06Does a PII boundary help? The honest map
| OWASP LLM risk | PII boundary helps? | Why |
|---|---|---|
| LLM01 Prompt Injection | Partly | Does not prevent injection; reduces what an exfiltration injection can steal. |
| LLM02 Sensitive Information Disclosure | Yes | Keeps PII and secrets out of prompts, logs, embeddings, and outputs. |
| LLM03 Supply Chain | No | Different problem: vet models, datasets, and dependencies. |
| LLM04 Data and Model Poisoning | No | Concerns training data integrity, not inference-time data flow. |
| LLM05 Improper Output Handling | Partly | Reveal-on-return is a controlled output step, but you still must validate output. |
| LLM06 Excessive Agency | No | Permissions and tool scope need their own least-privilege controls. |
| LLM07 System Prompt Leakage | Partly | Tokenizes any sensitive values in prompts; does not stop the leak itself. |
| LLM08 Vector and Embedding Weaknesses | Partly | Indexing tokenized text keeps PII out of the vector store. |
| LLM09 Misinformation | No | Output accuracy is unrelated to data redaction. |
| LLM10 Unbounded Consumption | No | Rate limits and quotas are a separate control. |
Risk names follow the OWASP GenAI Security Project Top 10 for LLM Applications (2025). The verdicts are our own honest read of where a PII boundary applies.
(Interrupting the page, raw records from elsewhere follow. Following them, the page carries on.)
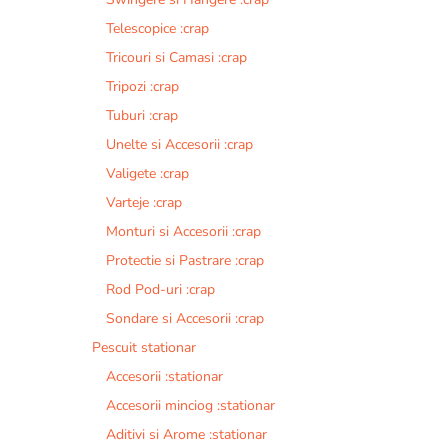
Telescopice :crap
Tricouri si Camasi :crap
Tripozi :crap
Tuburi :crap
Unelte si Accesorii :crap
Valigete :crap
Varteje :crap
Monturi si Accesorii :crap
Protectie si Pastrare :crap
Rod Pod-uri :crap
Sondare si Accesorii :crap
Pescuit stationar
Accesorii :stationar
Accesorii minciog :stationar
Aditivi si Arome :stationar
07One control in a layered stack
The map makes the role clear. A PII boundary is the right tool for LLM02, and it quietly improves LLM01, LLM05, LLM07, and LLM08 by limiting how much real data is in play. It does nothing for supply chain, poisoning, agency, misinformation, or consumption. Those need their own controls.
That is the point of layered LLM security. No single tool covers the Top 10. A PII boundary covers the data-exposure layer well, so you can put real effort into injection defenses, output handling, and least privilege without also carrying the risk that every prompt, log line, and embedding is full of live customer data.
08FAQ
What is the OWASP Top 10 for LLMs?
A community list from the OWASP GenAI Security Project of the most critical risks in LLM apps. The 2025 list runs from LLM01 Prompt Injection through LLM10 Unbounded Consumption, with LLM02 Sensitive Information Disclosure and LLM07 System Prompt Leakage in between.
What is sensitive information disclosure in LLMs?
LLM02: when an app exposes PII, secrets, or confidential data through prompts, system prompts, logs, embeddings, or outputs, and that data reaches a party that should not see it.
Does redacting PII stop prompt injection?
No. Redaction reduces sensitive information disclosure but does not stop prompt injection. Injection manipulates model behavior, which works on tokenized text too. A PII boundary lowers the blast radius by limiting what an injection can exfiltrate.
How do you prevent PII leakage to an LLM?
Keep PII out of the prompt. A PII boundary detects personal data and secrets and replaces them with placeholder tokens before the text reaches the model, then reveals real values only inside your trust boundary. Add data minimization, scoped logging, and vault access control.